The challenge to face is thus incompleteness: limited range of physiological or genetic known perturbations together with an incomplete knowledge of living mechanisms involved. We favor the construction and study of a "space of feasible models or hypotheses" including known constraints and facts on a living system rather than searching for a single optimized model. We develop methods allowing a precise investigation of this space of hypotheses. Therefore, the biologist will be in position of developing experimental strategies to progressively shrink the space of hypotheses and gain in the understanding of the system. This refinement approach is particularly suited to non-model organisms, which have specific and little known survival mechanisms. It is also required in the framework of an increasing automation of experimentations in biology.

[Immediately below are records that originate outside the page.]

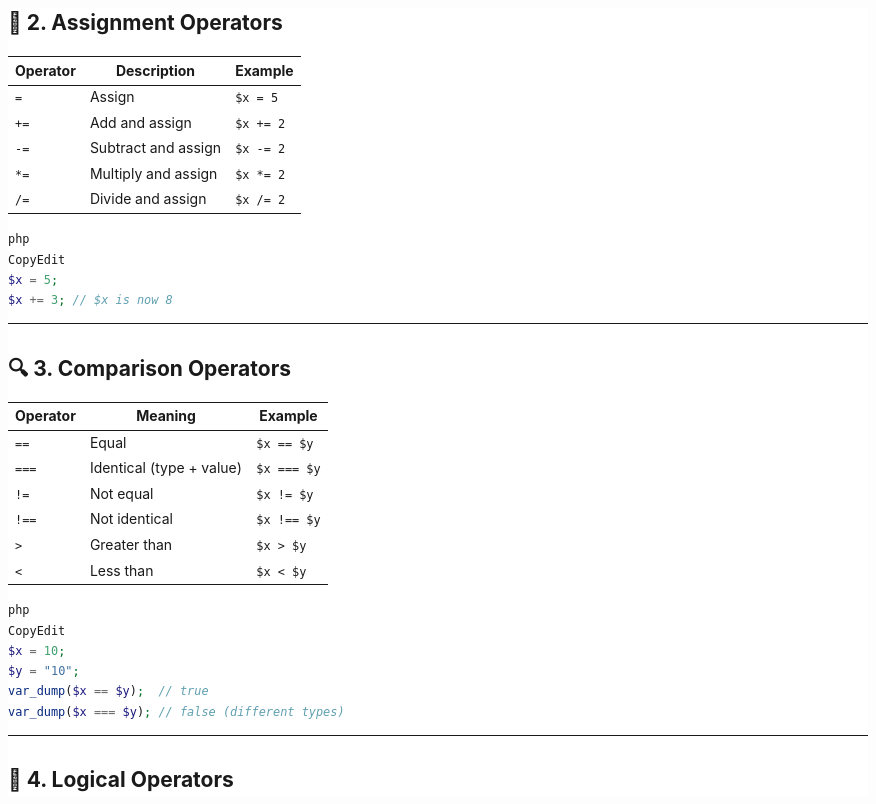 ## 📝 2. Assignment Operators

| Operator | Description | Example |
| --- | --- | --- |
| `=` | Assign | `$x = 5` |
| `+=` | Add and assign | `$x += 2` |
| `-=` | Subtract and assign | `$x -= 2` |
| `*=` | Multiply and assign | `$x *= 2` |
| `/=` | Divide and assign | `$x /= 2` |

```php
php
CopyEdit
$x = 5;
$x += 3; // $x is now 8

```

---

## 🔍 3. Comparison Operators

| Operator | Meaning | Example |
| --- | --- | --- |
| `==` | Equal | `$x == $y` |
| `===` | Identical (type + value) | `$x === $y` |
| `!=` | Not equal | `$x != $y` |
| `!==` | Not identical | `$x !== $y` |
| `>` | Greater than | `$x > $y` |
| `<` | Less than | `$x < $y` |

```php
php
CopyEdit
$x = 10;
$y = "10";
var_dump($x == $y);  // true
var_dump($x === $y); // false (different types)

```

---

## 🔐 4. Logical Operators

At the sequence level, the main challenge is to transfer information available in genomes of well-annotated organisms on their distant relatives. To that matter, we develop methods within the context of formal systems to identify and formalize the genomic specificities of target species which are observed at the physiological level rather than at the genome-level. Our main purpose is to combine in a suitable way machine learning, logical constraints and dynamical systems techniques to get a combinatorial representation of the space of admissible models for groups of genome products implied in the answer of the species. The steps of the analysis are to (i) formalize and integrate in a set of logic constraints the genetic information and the physiological responses; (ii) investigate the space of admissible models and exhibit its structure and main features; (iii) identify corresponding genomic products within sequences.

We target applications in marine biology and environmental microbiology, that is, organisms with a good long-term biotechnological potential but requiring prior intensive in-silico studies to fully exploit their specificities. We focus on unicellular and pluricellular organisms with a relatively simple development but very specific physiological capabilities. Existing long-term partnerships with biological labs give strong support to this choice: in marine biology, we collaborate closely with the Station biologique de Roscoff (Idealg, Investissement avenir "Bioressources et Biotechnologies") whereas in environmental microbiology we collaborate both with the CRG in Chile in the framework of the Ciric Chilean Inria center (Ciric-Omics) and with laboratories in Rennes (INRA).